Nr.impact-assessment Commissie en Opinie Impact-assessment Board: Niet opgesteld

Behandelingstraject Raad: Via de Raadswerkgroep Cultuur naar de Raad Onderwijs, Jeugd en
Cultuur, waarschijnlijk de Raad van 26/27 november.

Eerstverantwoordelijk ministerie: VWS

Rechtsbasis, stemwijze Raad, rol Europees parlement en comitologie: a) Rechtsbasis van het voorstel: artikel 308 van het EG-Verdrag b) Besluitvormingsprocedure en rol Europees Parlement: Raad: eenparigheid, Europees Parlement wordt geraadpleegd c) Comitologie: Nee, geen Instelling nieuw Comitologie-comité

2. Samenvatting BNC-fiche
Korte inhoud voorstel
De Europese Commissie stelt voor om 2011 tot Europees Jaar van het vrijwilligerswerk uit te roepen. Ter onderbouwing van het voorstel wijst de Commissie op twee voordelen van vrijwilligerswerk:
1. het draagt bij tot de sociale samenhang in de samenleving met de resultaten die het behaalt en de solidariteitsbanden die het smeedt;
2. het komt de vrijwilligers zelf ten goede doordat het hun vaardigheden en hun persoonlijke ontwikkeling stimuleert.

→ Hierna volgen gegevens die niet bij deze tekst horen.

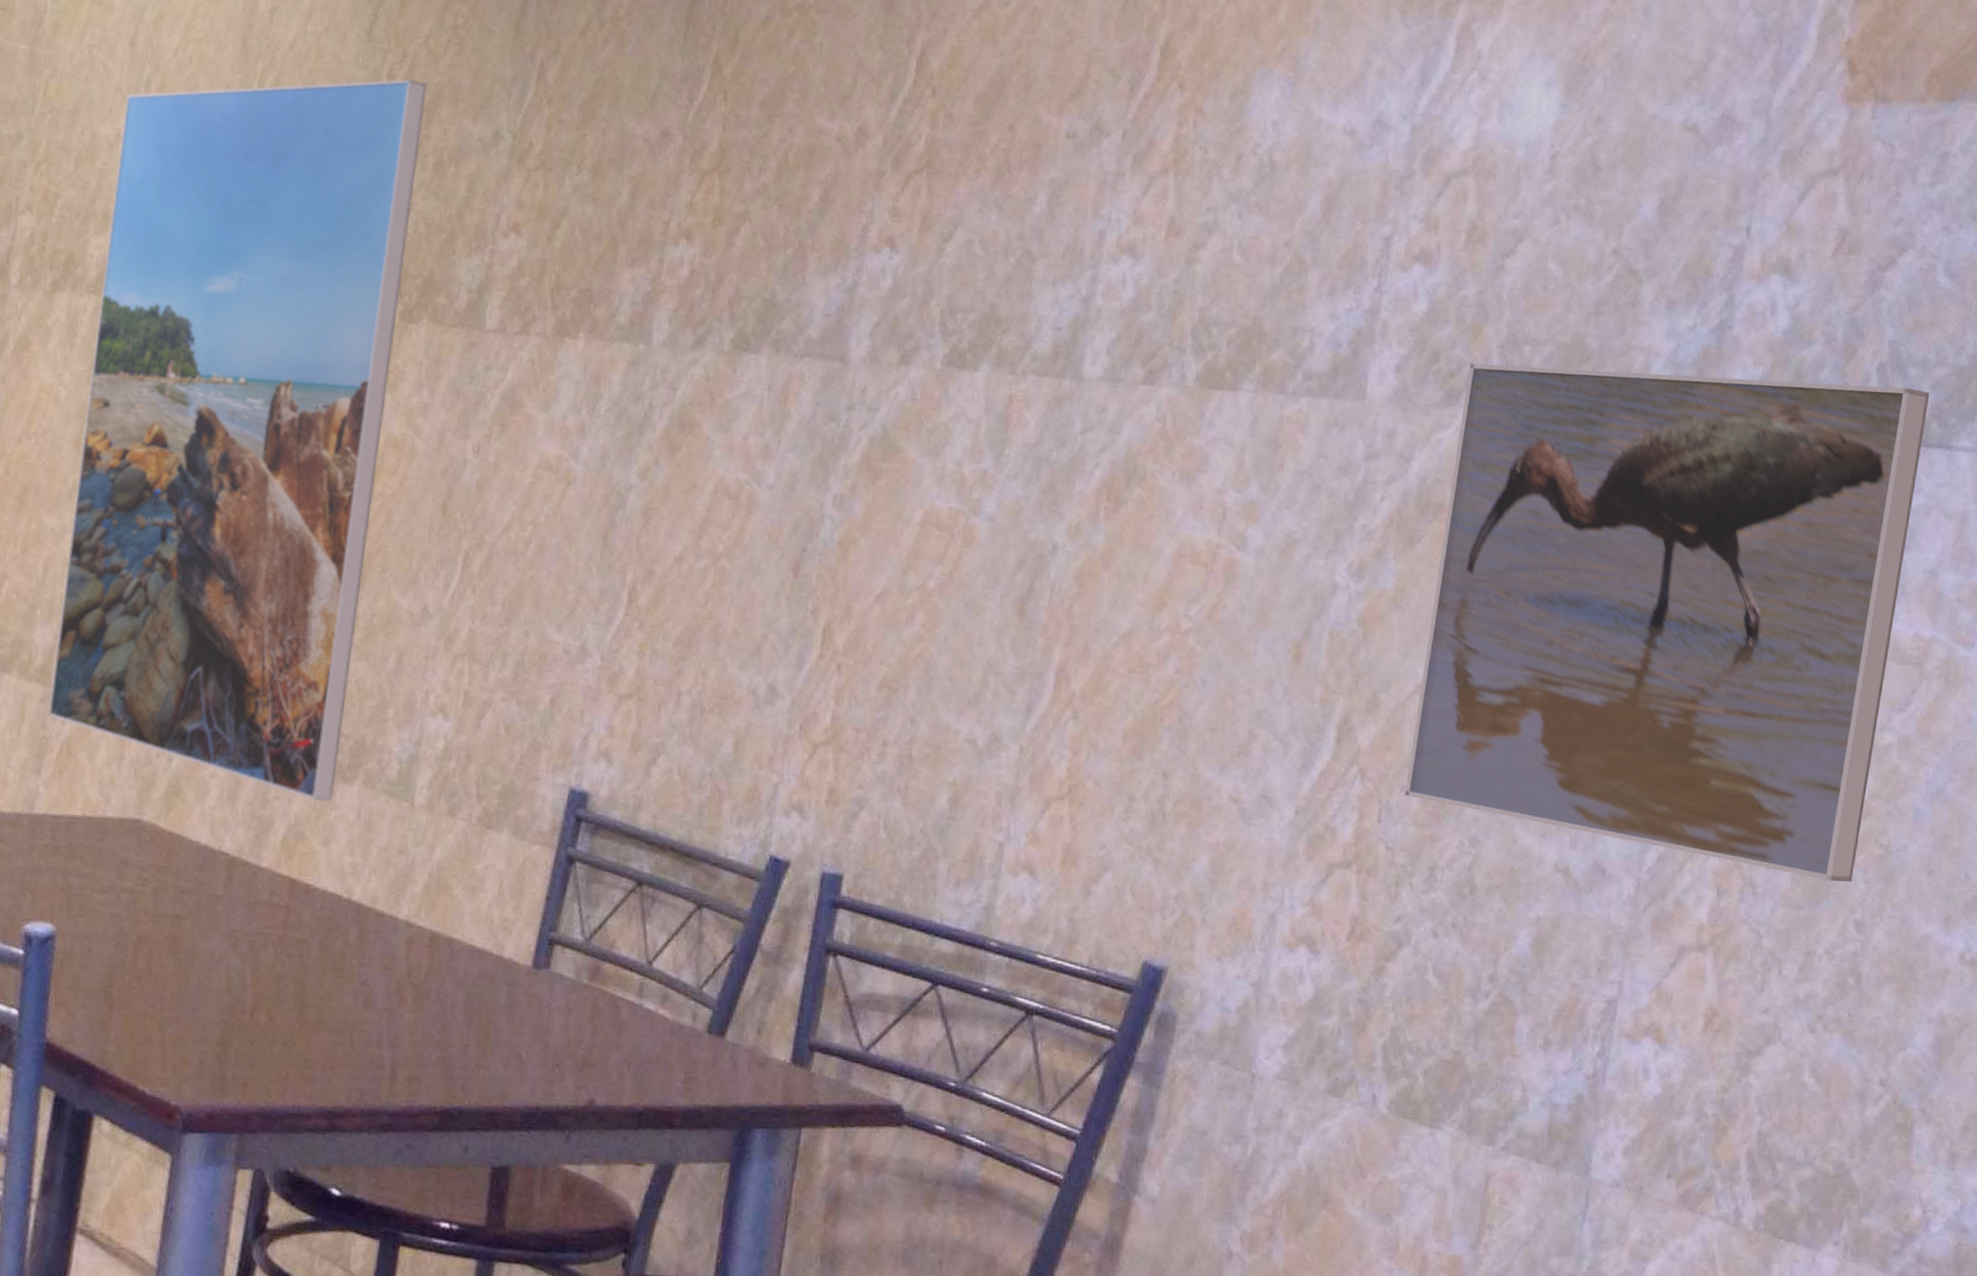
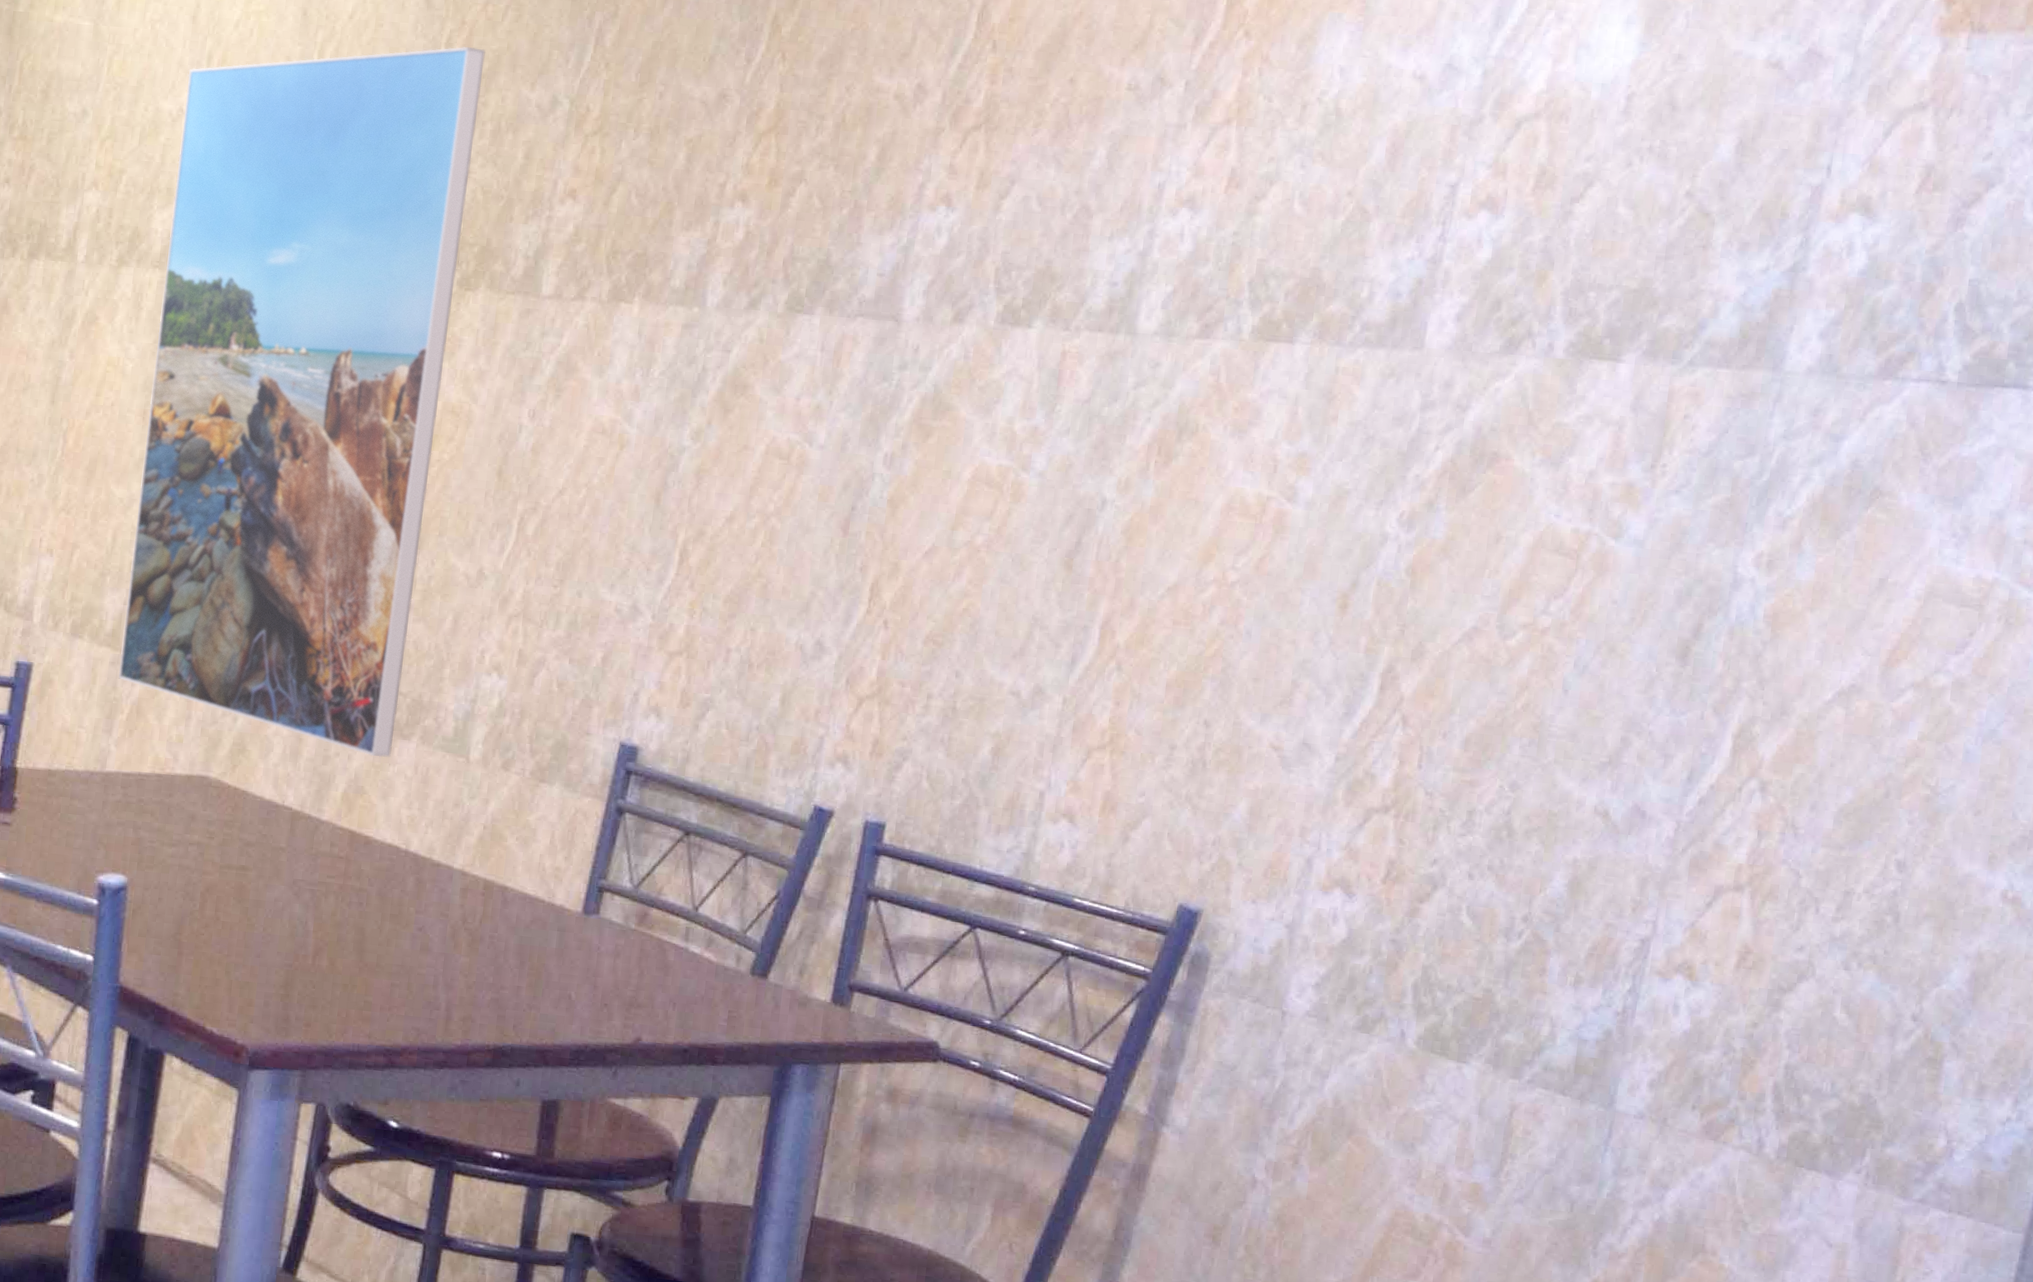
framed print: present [1404,363,1930,882] -> none [1446,311,2009,823]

Bevoegdheidsvaststelling en subsidiariteits- en proportionaliteitsoordeel:
De bevoegdheid, subsidiariteit en proportionaliteit van het voorstel worden positief beoordeeld. Nederland ziet de meerwaarde in van Europese samenwerking op dit gebied, maar benadrukt wel het belang dat de lidstaten zelf mogen bepalen hoe het Jaar van het vrijwilligerswerk wordt ingevuld.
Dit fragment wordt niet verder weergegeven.